Saturday 06 October 2018

Bible Book:
Job

O that my words were written down! O that they were inscribed in a book! (v. 23)

Job 19:1-27a Saturday 6 October 2018

Psalm: Psalm 3


Background

Like many passages in Job, it can prove very difficult to strip this section of its modern Christian interpretations. As we have considered earlier in the week, in the majority of the Old Testament there is an absence of belief in life after death. Job clings instead to the hope that his name on earth will be cleared; he wishes for his innocence to be written down and "engraved on a rock for ever" for all to see (v. 24). The subsequent verses ("For I know that my Redeemer lives…" (v. 25)) have, over the years, been set to music and used frequently to provide comfort and reassurance for the dying and the bereaved. However, they have also caused a great deal of debate and consternation among scholars. The meaning of the Hebrew is unclear, but the use of the word "Redeemer" may be misleading for modern Christians. The Hebrew word used here means a person's next of kin whose duty it is, after a death, to buy back land that has been sold outside of the family (see Ruth 4:1-6) and to avenge the dead if he or she was murdered. Job, therefore, is not seeking redemption as we might understand it, but vindication – he hopes and believes that after his death, his name will be cleared and justice will be done.

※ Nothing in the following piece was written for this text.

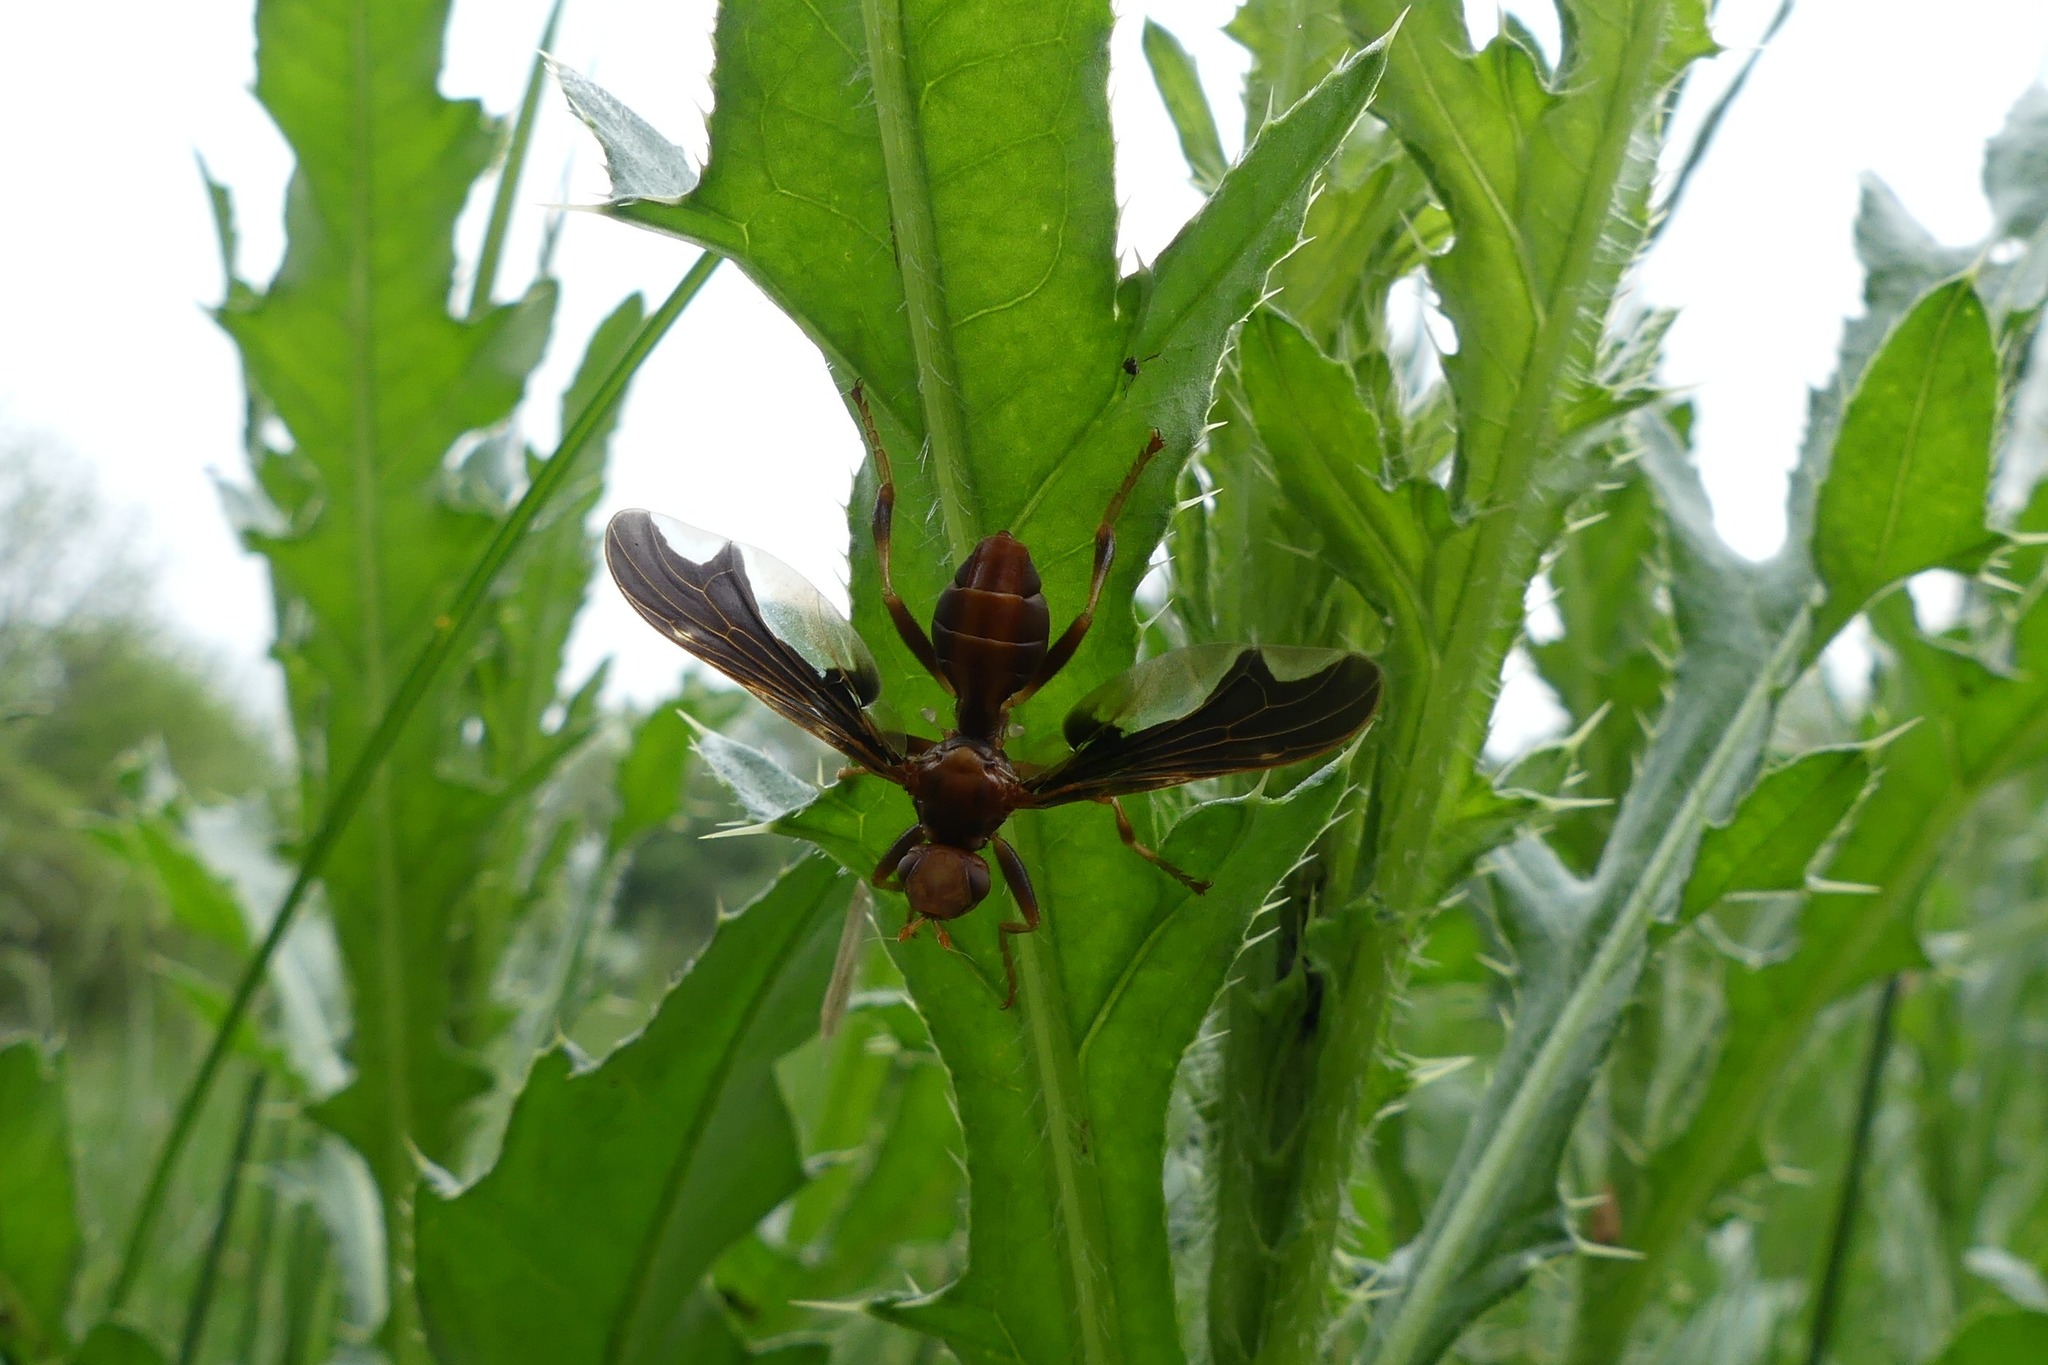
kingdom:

Job's words read through the lens of Christianity have provided many with a hope that the original author almost certainly did not envisage – a testament to God's power to speak new truths through old words and to work through people to bear fruit they cannot even imagine. There is, perhaps, another source of hope to be found in the fact that the Bible is not a saccharine, rose-tinted text but contains speeches like this (and like many of the Psalms) that plumb the depths of human anguish and pain. Faith is no guarantee of a life free from pain – far from it – but like Job, we are invited to place our trust in God and to cling to him through the storm.


To Ponder

  • Do the probable original intentions of the author mean that the comfort these verses has provided for the dying and the bereaved is any less valid? Why?
  • If you were Job's friends, how would you respond?